Continue the passage about Openigloo and its apartment reviews for New York City renters, starting after its last sentence.

## Extracted text

--

Mohamed’s personal experiences led to the company’s launch.
“The reason we started this platform is because I’ve struggled as a renter in New York City,” she said. “I’ve had my fair share of horrible landlords. I was frustrated by the fact that I had to hand over a million and one documents to get an apartment, but I really got no information in return on who was the landlord. Do they take care of their building? Do they take care of their renters? So that was the genesis of the idea. Since then it’s evolved into a marketplace that has supported nearly 3 million New York City renters with their apartment hunt.”
Openigloo claims that it has built the city’s largest crowdsourced database of apartment reviews, with roughly 1,000 new verified reviews added each month.
“The biggest thing that renters have been attracted to with us is the trust layer and the information that we’re giving them that they cannot find anywhere else on a granular level,” Mohamed said. “So everything from, “Are there any open violations in this building?” to the landlord returning security deposits. That’s how detailed we’re getting. So renters are getting a lot of value, and that’s what’s allowed us to grow as a community of New York City renters.”

--

## Entries supplied
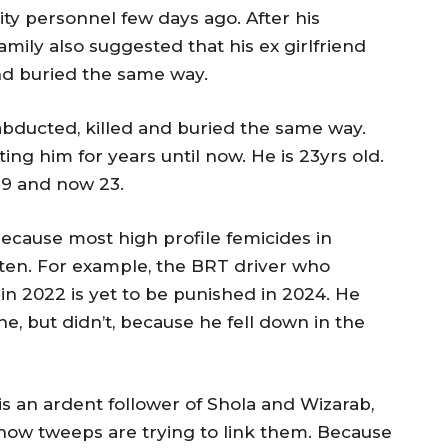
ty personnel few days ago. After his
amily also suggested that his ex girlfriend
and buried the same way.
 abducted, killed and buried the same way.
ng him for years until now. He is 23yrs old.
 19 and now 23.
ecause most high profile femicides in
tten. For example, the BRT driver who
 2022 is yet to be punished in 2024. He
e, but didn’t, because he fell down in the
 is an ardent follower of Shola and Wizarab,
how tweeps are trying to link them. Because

--

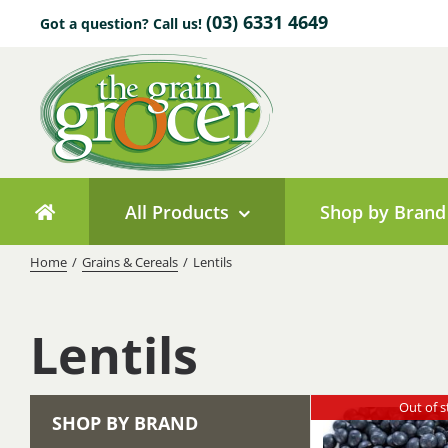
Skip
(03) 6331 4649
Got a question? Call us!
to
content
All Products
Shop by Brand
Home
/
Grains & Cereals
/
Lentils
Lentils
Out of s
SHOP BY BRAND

--

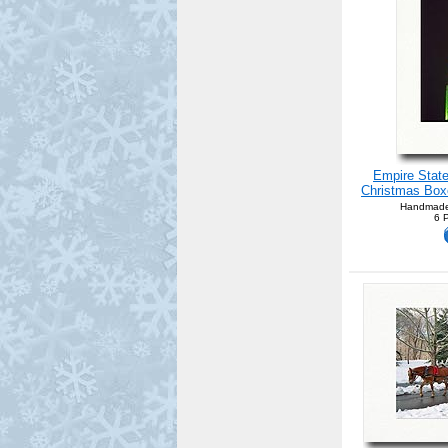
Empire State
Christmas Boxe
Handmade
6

--

## Written reply
Openigloo uses proprietary artificial intelligence overlayed on general AI platforms to aid renters and landlords, said Mohamed.
“AI is absolutely a part of our fabric as we continue to grow, as long as it helps renters find quality apartments,” she explained. “One of the ways that we’re leveraging AI is we know what renters are looking for, what they like, what their preferences are, so we can leverage those tools to make sure that apartments that are coming to market that meet their criteria are in their inbox in real time. Same thing on the landlord side, as we’re saving the landlords a lot of time by making sure that the leads that we bring to their door are high-intent, authenticated and financially eligible for those spaces, and have all the information that they need before showing up for the tour.”
It is somewhat unusual for a tech startup to grow physically in one location. Mohamed had a vision based on her background in the financial industry.
“I worked on Wall Street in sales and trading, so I grew up on a trading floor,” explained the Ottawa native. “It’s what brought me to New York City to begin with. There were definitely influences from that experience, such as the way that our office is set up today. I always loved being in an environment where you could stand up and scream at someone from across the floor and get their attention. So that’s exactly how the Openigloo office is oriented. And it was great that Industry City had those types of spaces where I could bring that vision.”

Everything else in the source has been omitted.